Los colaboradores de planta Ramallo propusieron ayudar al Centro Lihue Quimlu. Un total de 88 voluntarios pintaron y acondicionaron juegos y construyeron las bases de hormigón para siete habitaciones.

Bajo el lema “Sumemos algo a quienes lo dan todo” se llevó a cabo la jornada del Día de Hacer el Bien (DHB) organizado por el CIVICO Ramallo, la cual surgió a partir de una propuesta de los operarios de la planta de remodelar el Centro Lihue Quimlu, un hogar terapéutico para personas con capacidades diferentes, que en lengua mapuche significa sabiduría de la vida.

En esta institución, que funciona en una zona rural a 11 km del centro de San Nicolás, se desarrollan actividades terapéuticas, recreativas, educativas y sociales a cargo de profesionales y voluntarios. Su responsable es Daniel Kuljko, profesor de educación física, que junto a su mujer, Alicia, terapista ocupacional, fundaron este Centro en 2001 al que hoy llega gente del exterior para interiorizarse sobre el trabajo que realizan.

“Conocíamos la institución y quisimos sumar como socio a Loma Negra ya que el apoyo que necesitan se encuadra dentro de la estrategia delineada por nuestra Fundación”, explica Ignacio Chiappini, coordinador de Administración y Recursos Humanos de Planta Ramallo. “Tanto Daniel como su familia se mostraron muy abiertos a nuestra propuesta,  así logramos el apoyo de  proveedores y colaboradores para pintar el edificio y construir las bases de hormigón para siete habitaciones”, agregó. Hasta el momento el centro que alberga a 26 chicos sólo permanece abierto de 8 a 16, dado que no cuentan con infraestructura para alojamiento, y realiza diariamente diferentes actividades como arte, arquería, kinesiología, terapia con animales de granja, equinoterapia y un taller de producción de pre pizzas y de alfajores de maicena que luego los chicos venden.

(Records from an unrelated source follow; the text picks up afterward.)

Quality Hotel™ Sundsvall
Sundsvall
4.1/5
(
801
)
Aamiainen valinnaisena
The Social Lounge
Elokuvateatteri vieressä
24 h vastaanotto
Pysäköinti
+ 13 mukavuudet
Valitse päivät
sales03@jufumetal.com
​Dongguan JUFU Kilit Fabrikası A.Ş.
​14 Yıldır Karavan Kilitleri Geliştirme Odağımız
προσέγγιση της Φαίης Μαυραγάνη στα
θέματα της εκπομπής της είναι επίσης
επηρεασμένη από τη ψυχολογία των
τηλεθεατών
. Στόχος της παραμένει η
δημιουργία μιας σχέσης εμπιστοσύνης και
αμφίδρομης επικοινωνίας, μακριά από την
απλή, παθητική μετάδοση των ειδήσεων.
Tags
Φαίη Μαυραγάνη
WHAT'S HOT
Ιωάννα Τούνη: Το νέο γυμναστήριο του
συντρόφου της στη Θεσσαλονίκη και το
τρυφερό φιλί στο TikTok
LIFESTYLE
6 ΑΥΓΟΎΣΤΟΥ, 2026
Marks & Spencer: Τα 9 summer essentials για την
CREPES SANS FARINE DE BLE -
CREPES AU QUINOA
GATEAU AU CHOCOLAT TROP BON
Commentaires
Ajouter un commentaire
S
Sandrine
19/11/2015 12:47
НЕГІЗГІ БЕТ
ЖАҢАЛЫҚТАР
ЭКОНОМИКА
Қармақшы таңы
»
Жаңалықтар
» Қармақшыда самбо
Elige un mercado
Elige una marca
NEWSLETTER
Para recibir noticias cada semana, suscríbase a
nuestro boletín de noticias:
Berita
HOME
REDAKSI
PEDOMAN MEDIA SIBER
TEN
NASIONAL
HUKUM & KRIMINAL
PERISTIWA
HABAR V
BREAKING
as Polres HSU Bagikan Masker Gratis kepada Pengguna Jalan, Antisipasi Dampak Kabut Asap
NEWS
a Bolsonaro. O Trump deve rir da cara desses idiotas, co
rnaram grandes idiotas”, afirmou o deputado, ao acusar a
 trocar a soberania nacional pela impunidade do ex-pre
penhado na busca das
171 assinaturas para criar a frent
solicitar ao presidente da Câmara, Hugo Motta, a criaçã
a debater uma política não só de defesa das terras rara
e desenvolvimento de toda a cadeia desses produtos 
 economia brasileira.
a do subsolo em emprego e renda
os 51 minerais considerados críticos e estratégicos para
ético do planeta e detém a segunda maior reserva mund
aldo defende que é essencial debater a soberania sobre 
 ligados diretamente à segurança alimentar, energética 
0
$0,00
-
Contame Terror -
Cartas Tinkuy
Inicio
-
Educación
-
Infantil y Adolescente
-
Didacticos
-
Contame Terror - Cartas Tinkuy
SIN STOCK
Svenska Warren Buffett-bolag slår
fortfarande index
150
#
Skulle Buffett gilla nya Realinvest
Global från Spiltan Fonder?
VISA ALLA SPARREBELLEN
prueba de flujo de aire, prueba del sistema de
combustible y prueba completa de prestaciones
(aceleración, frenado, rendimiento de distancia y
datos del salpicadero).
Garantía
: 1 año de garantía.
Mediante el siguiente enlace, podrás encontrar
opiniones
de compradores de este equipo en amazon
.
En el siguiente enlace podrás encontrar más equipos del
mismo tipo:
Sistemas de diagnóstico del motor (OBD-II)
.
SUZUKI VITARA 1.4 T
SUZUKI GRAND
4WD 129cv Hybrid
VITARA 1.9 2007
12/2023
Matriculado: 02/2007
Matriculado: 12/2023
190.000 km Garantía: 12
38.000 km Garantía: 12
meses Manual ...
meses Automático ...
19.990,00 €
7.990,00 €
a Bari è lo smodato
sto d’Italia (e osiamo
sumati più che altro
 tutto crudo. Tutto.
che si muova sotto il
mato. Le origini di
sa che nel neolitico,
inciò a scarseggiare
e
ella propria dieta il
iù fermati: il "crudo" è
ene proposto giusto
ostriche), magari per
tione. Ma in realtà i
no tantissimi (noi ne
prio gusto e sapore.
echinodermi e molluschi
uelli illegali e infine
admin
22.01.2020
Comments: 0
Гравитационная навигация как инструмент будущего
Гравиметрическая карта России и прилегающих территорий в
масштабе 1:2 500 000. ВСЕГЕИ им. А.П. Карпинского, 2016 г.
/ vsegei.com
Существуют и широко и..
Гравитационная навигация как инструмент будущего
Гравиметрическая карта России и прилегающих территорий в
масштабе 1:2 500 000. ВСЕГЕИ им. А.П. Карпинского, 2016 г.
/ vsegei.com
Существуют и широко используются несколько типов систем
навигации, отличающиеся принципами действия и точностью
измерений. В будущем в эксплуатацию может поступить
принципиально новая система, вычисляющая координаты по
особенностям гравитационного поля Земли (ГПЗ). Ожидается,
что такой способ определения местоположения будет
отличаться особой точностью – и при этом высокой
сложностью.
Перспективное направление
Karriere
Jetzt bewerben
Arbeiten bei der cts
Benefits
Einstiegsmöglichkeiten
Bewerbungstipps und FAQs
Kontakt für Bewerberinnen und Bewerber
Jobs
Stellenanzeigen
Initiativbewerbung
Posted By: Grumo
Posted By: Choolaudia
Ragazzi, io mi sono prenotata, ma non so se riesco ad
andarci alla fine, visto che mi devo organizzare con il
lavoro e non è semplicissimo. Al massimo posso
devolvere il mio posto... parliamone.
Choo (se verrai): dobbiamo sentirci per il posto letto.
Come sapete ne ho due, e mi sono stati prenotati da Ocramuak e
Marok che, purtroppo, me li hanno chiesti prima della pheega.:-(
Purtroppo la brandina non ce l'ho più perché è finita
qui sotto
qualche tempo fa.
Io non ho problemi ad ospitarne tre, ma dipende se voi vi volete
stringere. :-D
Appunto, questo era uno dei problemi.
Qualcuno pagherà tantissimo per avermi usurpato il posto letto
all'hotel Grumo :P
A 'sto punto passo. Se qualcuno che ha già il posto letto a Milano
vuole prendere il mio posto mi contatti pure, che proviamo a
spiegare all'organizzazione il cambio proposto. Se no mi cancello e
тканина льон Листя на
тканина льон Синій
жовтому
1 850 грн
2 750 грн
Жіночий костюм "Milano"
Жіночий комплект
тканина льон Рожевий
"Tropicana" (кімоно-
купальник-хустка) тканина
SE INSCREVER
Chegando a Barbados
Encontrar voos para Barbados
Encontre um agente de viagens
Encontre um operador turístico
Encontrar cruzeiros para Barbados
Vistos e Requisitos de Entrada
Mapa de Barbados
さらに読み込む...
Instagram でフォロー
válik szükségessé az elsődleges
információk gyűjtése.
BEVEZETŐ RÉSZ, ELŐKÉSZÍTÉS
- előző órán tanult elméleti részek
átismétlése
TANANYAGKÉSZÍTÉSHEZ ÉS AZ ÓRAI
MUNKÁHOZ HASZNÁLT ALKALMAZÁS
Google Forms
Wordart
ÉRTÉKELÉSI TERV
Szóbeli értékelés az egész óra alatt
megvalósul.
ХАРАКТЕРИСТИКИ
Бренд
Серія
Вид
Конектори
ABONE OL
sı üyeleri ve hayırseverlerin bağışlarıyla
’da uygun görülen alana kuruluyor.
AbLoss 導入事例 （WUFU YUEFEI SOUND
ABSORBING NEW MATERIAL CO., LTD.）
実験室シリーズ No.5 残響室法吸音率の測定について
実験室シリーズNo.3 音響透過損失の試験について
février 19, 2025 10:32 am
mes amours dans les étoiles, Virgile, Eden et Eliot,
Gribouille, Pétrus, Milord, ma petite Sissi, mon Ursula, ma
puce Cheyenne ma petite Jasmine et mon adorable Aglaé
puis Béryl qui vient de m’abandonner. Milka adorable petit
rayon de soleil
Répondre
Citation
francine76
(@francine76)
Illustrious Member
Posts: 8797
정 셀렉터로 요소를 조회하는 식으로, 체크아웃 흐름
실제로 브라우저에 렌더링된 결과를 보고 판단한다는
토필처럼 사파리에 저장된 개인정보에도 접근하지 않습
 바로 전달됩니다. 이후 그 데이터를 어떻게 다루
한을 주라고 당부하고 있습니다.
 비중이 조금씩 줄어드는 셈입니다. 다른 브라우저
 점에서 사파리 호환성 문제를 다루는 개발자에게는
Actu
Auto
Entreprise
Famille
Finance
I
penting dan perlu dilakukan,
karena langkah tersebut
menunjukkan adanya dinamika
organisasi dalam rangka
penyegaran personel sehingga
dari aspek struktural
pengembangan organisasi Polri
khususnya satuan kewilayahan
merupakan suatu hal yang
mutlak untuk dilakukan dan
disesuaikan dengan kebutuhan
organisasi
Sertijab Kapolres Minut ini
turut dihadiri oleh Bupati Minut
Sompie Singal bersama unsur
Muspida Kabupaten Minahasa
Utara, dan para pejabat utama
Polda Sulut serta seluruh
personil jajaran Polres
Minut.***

Si bien la jornada del DHB se da durante un día específico los trabajos previos en el caso del Centro Lihue Quimlu comenzaron dos meses antes ya que había que construir las bases de hormigón, la instalación y puesta en marcha del generador de energía y la pintura y el reacondicionamiento de los juegos. Durante el domingo 25 de agosto participaron 88 voluntarios, 14 eran colaboradores de la compañía y 39 entre proveedores, familia de los chicos  y vecinos de la comunidad. Para Kuljko, quien se ocupa de llevar adelante el Centro, esta “fue una experiencia gratificante no sólo por la dimensión material sino por la calidad de las personas, la dimensión espiritual. En esto, uno está medio solo y es importante ver el interés y la forma de acompañarnos a crecer”.

La experiencia de Claudio Rossi, analista de Abastecimiento de Planta Ramallo, como voluntario en las actividades de la Fundación data de varios años, y cuando se le pregunta ¿qué es lo más importante para el voluntario?, él destaca la importancia de la familia en el acompañamiento de las acciones, que en su caso, siempre estuvo a su lado. Si bien las actividades fueron varias, ya que su participación comenzó antes con la compra de los materiales y contratación de los equipos necesarios, su trabajo se focalizó en la pintura del establecimiento. “Daniel, su familia y un equipo de excelentes profesionales crearon un lugar maravilloso, la sensación de tranquilidad y armonía que se siente aquí es única”, remarca Claudio, recomendando una visita al lugar.